Plutôt que de continuer à vivoter sur le même modèle, cette année, les dirigeants d’Aqui ont fait un pari, celui de proposer de nouveaux contenus à leurs lecteurs ainsi qu’un « petit plus » payant. On sait combien le virage est dangereux. Beaucoup de pure player ont cassé leur pipe en voulant monétiser leurs contenus. Ainsi, le site d’information bourguignon Dijonscope mort en 2013, quelques semaines seulement après avoir demandé à ses lecteurs de payer. Le pari d’Aqui est toutefois un peu différent. Demain, les informations présentes sur le site aquitain resteront accessibles gratuitement. Et d’autres formats d’articles plus aboutis, des enquêtes et du rich média, seront même pour la première fois disponibles en accès libre sur Aqui.fr.

Aqui +, le petit plus qui sauvera Aqui.fr ?

C’est sur un terrain voisin qu’Aquipresse ambitionne de monnayer ses contenus : « Nous allons lancer une application, nommée Aqui +. C’est elle qui sera payante« .  Joël Aubert refuse de trop en dire sur le contenu de ce nouveau support monétisé. Il confie seulement : « Il s’agira d’une application gourmande et très éditorialisée. Ceux qui l’achèteront y découvriront nos choix et nos conseils pour leur permettre de jouir de l’Aquitaine dans tout ce qu’elle a de meilleur à offrir« .

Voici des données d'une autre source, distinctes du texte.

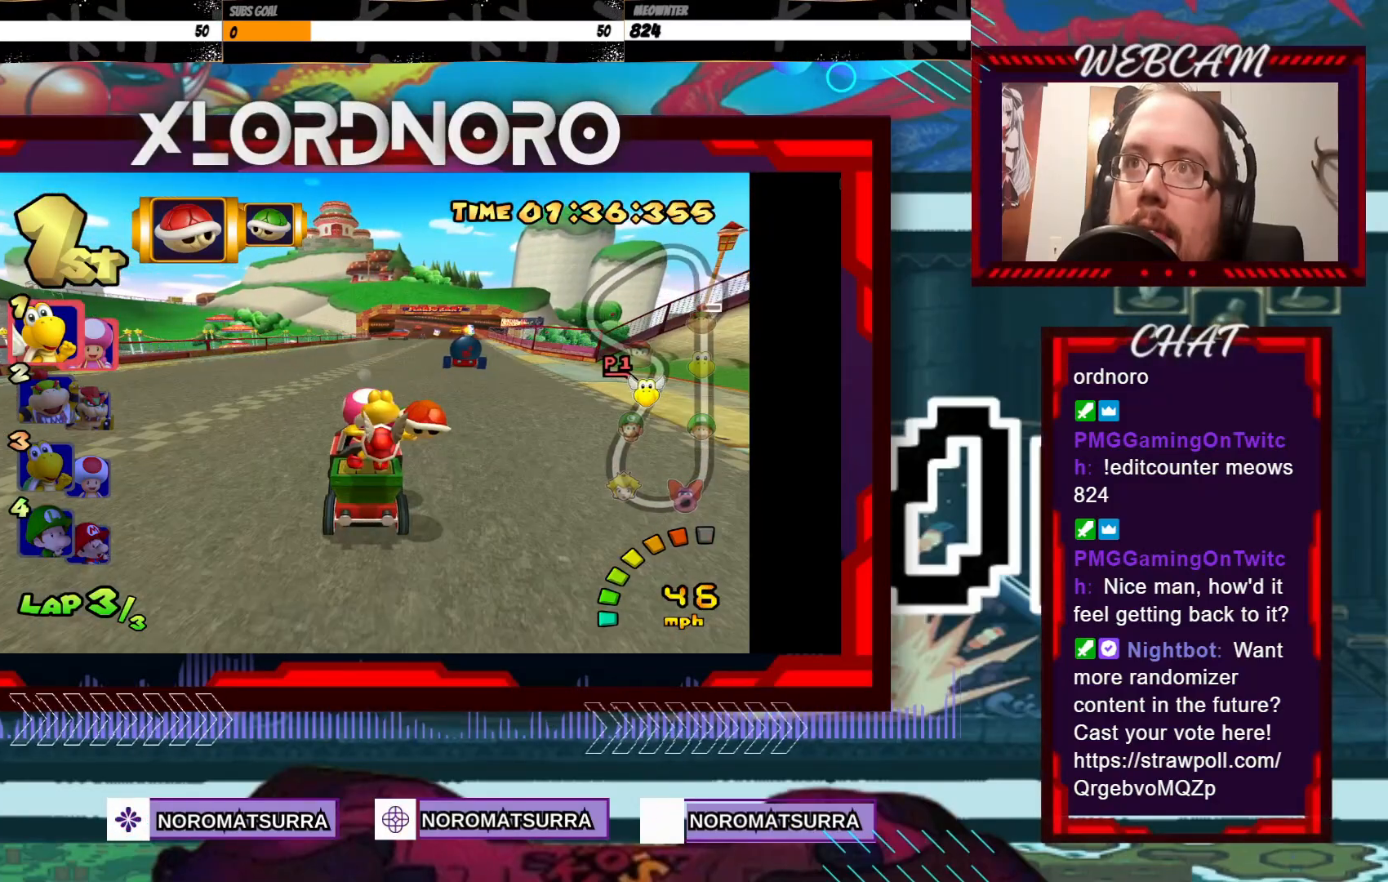
{"buttons": ["A"], "left_stick": "center", "events": [[100, "left_stick", "center"]]}
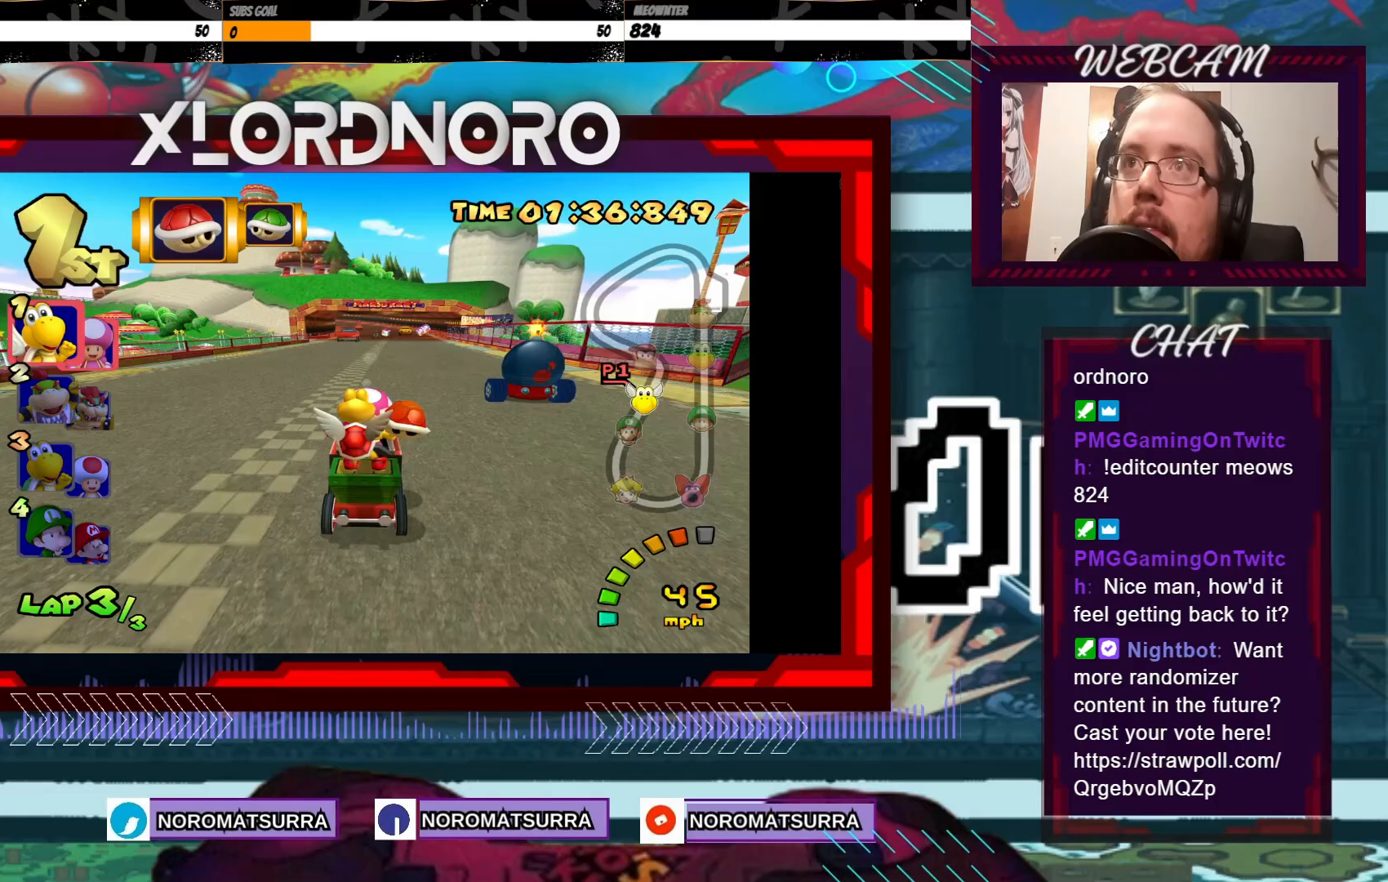
{"buttons": ["A"], "left_stick": "center", "events": [[50, "left_stick", "right"], [150, "left_stick", "center"]]}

Le directeur de publication d’Aqui, ancien rédacteur en chef de Sud Ouest converti au web journalisme, croit très fort au potentiel d’un tel support. Depuis cinq mois, il prend régulièrement son bâton de pèlerin pour démarcher investisseurs publics ou privés et tenter de les convaincre de « mettre des billes » dans le projet. Car le développement d’une application n’est pas donnée. Joël Aubert et son équipe doivent parvenir à récolter plus d’une centaine de milliers d’euros pour qu’Aqui + voit le jour. D’ici la fin du printemps, le pari sera perdu ou gagné et Aqui.fr continuera ou non de tisser son fil sur la toile.

L’histoire d’une rencontre entre un éditorialiste et un webmaster

L’histoire de ce média en ligne n’est pas banale. Non content d’être le plus vieux pure player de l’hexagone, Aqui.fr est aussi le seul pure player régional de France. Tous ses homologues traitent soit des news à l’échelle nationale (Slate.fr, Mediapart…) soit à l’échelle d’une ville (MyGlobalBordeaux…). Pourquoi avoir choisi l’Aquitaine pour terrain d’informations ? Sans doute en partie en raison du passé journalistique de son éditeur, qui est resté durant de très nombreuses années le responsable de la rédaction du quotidien régional Sud Ouest. Mais aussi, tout simplement, pour des raisons sentimentales. Joël Aubert ne s’en cache pas. Son Aquitaine natale, il l’aime passionnément.  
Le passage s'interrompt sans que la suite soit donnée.